- **Extracted records**:
= = = = =

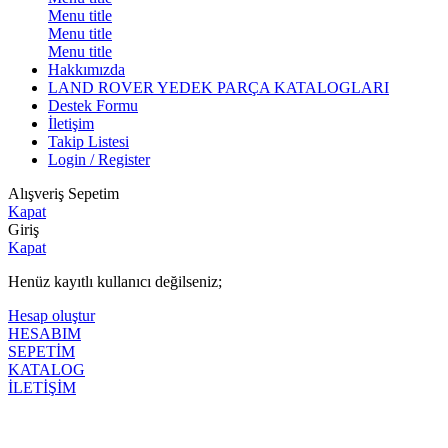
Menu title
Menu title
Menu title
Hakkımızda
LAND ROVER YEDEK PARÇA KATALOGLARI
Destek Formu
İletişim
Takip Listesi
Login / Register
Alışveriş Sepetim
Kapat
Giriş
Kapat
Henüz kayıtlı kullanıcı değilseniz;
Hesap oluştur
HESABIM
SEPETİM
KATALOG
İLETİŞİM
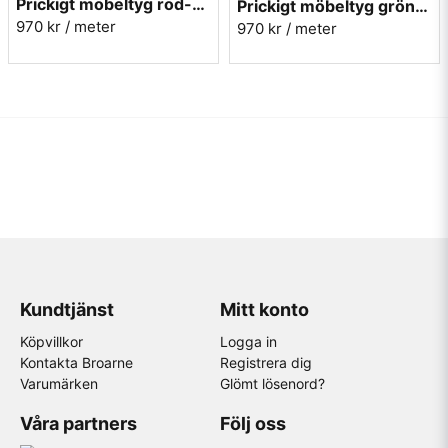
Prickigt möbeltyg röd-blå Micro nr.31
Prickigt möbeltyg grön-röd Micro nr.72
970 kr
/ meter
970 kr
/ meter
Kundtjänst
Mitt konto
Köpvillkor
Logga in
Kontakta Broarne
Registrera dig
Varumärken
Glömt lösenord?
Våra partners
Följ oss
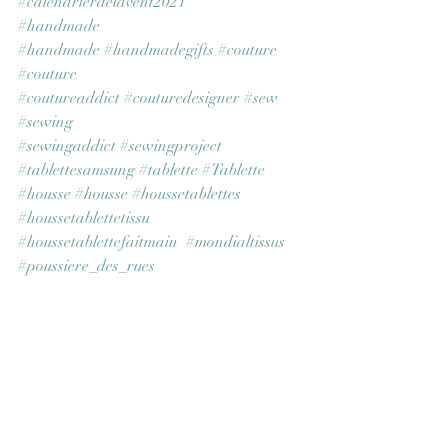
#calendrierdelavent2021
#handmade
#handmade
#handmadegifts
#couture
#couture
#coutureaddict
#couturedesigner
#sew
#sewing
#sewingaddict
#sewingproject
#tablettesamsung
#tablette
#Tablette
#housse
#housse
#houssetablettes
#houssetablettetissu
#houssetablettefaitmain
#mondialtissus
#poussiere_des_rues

= = = = =

- **DIRECTIONS**:
Tally the lines in the items that contain the string "möbeltyg", matching case exactly. Give only the number.

- **ANSWER SECTION**:
2